First, you have to know how to factor numbers.

55 = 11*5
22 = 11*2

The only factor which is common to both is 11, so you have

11*5 + 11*2 = 11(5+2)

To find the Greatest Common Factor (GCF) of two numbers, we need to identify the largest number that divides evenly into both of them.

In this case, the two numbers given are 55 and 22.

To find the GCF, we can start by listing the factors of each number and then find the common factors they share.
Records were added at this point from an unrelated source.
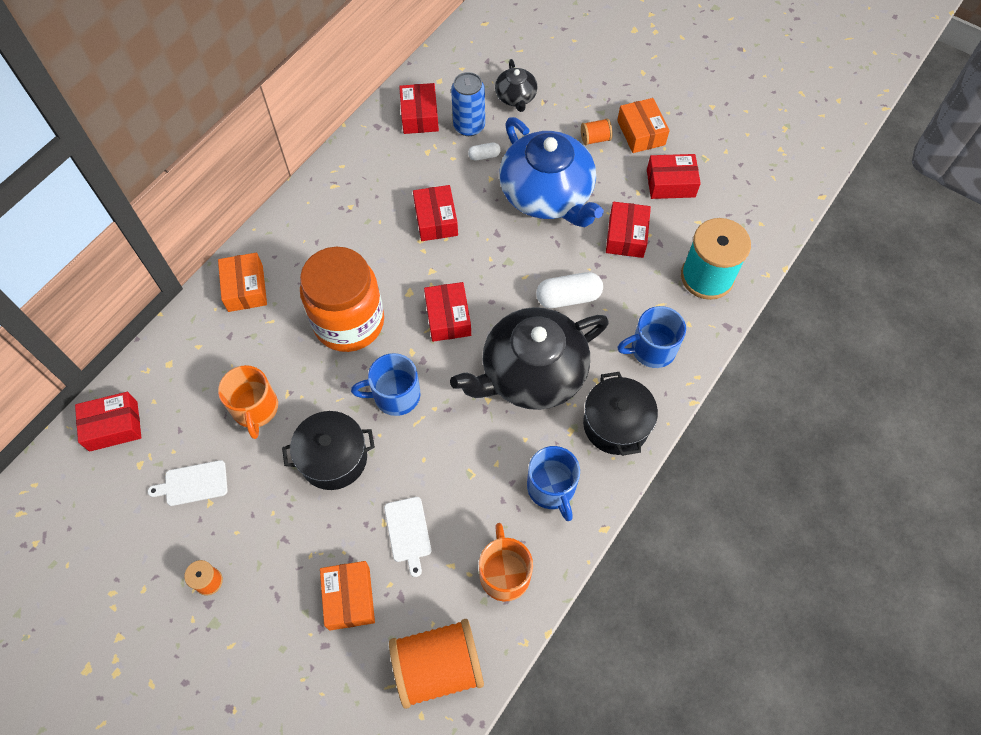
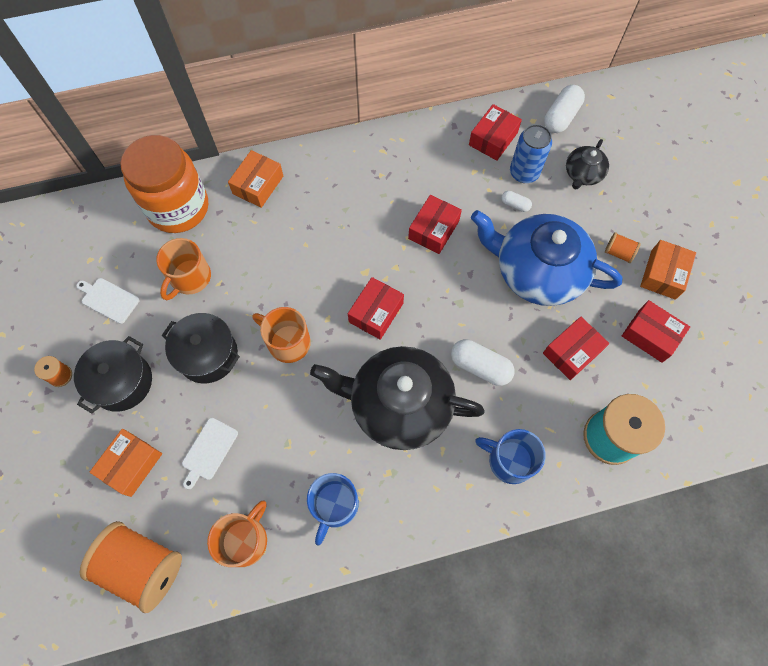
camera: 40 degrees right, 5 degrees up
(113, 426) = (97, 221): red box -> none
(349, 322) = (304, 262): orange jar -> orange jar (178, 207)
(395, 395) = (287, 342): blue mug -> orange mug
(459, 64) = (561, 117): none -> white capsule
(547, 194) = (537, 271): blue teapot -> blue teapot turned 105 degrees clockwise
(616, 424) = (426, 497): black pot -> black pot (122, 382)

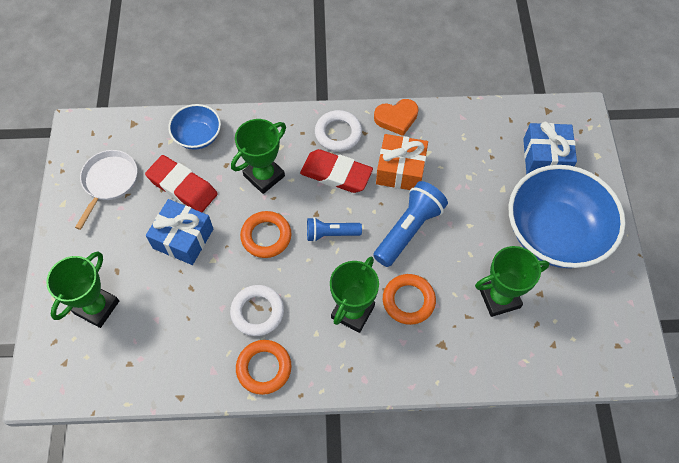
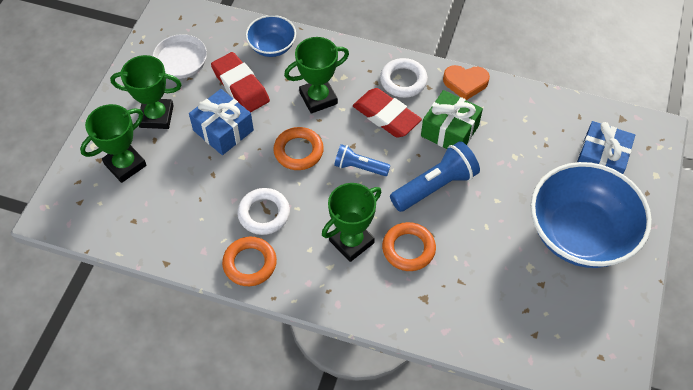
camera: 20 degrees right, 5 degrees down
(400, 170) = (449, 131): orange gift -> green gift
(499, 298) = (498, 274): green trophy -> green trophy (156, 116)

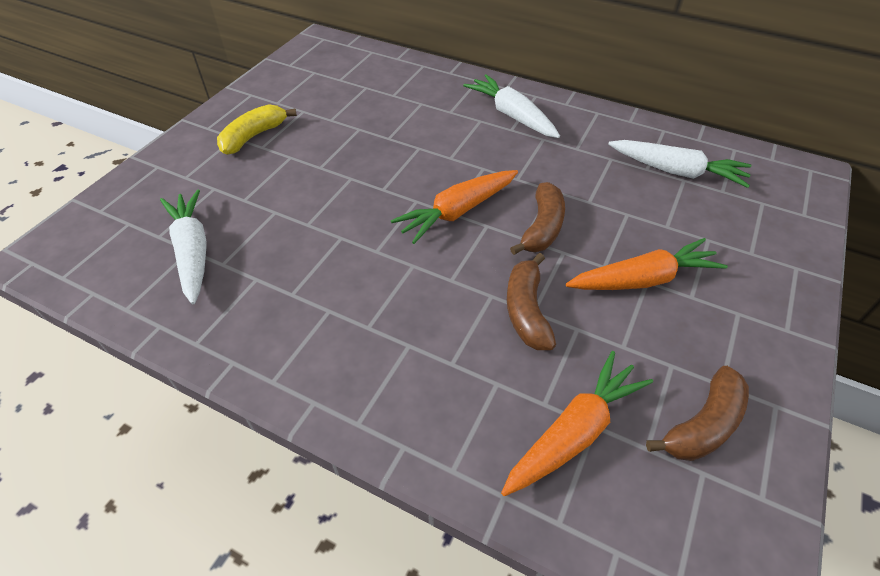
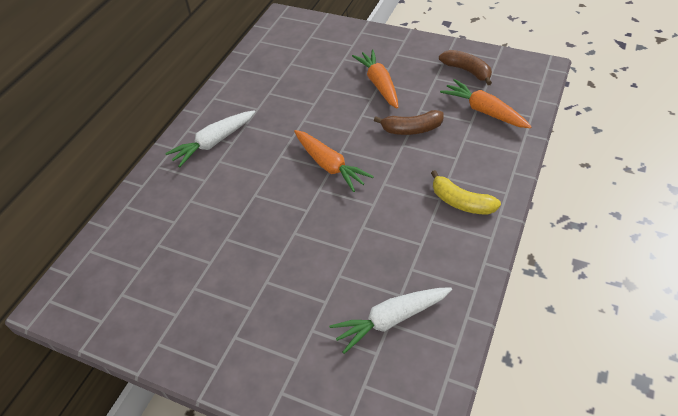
camera: 90 degrees left, 0 degrees up
(253, 136) = (234, 319): yellow banana -> yellow banana (461, 202)
(542, 227) = (341, 124): brown banana -> none
(676, 171) = (282, 65): white carrot -> none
Factors of 55: 1, 5, 11, 55
Factors of 22: 1, 2, 11, 22

The common factors of 55 and 22 are 1 and 11.

Therefore, the GCF of 55 and 22 is 11.

Now let's move on to rewrite the sum using the Distributive Property.

The Distributive Property states that for any two numbers A, B, and C, the expression A(B + C) is equal to AB + AC.

In our case, we have the sum 55 + 22.

To rewrite it using the Distributive Property, we can consider it as 55(1) + 22(1), since 1 is a common factor of any number.

Now, we can apply the Distributive Property:

55(1) + 22(1)
= 55(1) + 22(1)
= 55 + 22

Therefore, the sum 55 + 22 rewritten using the Distributive Property remains the same: 55 + 22.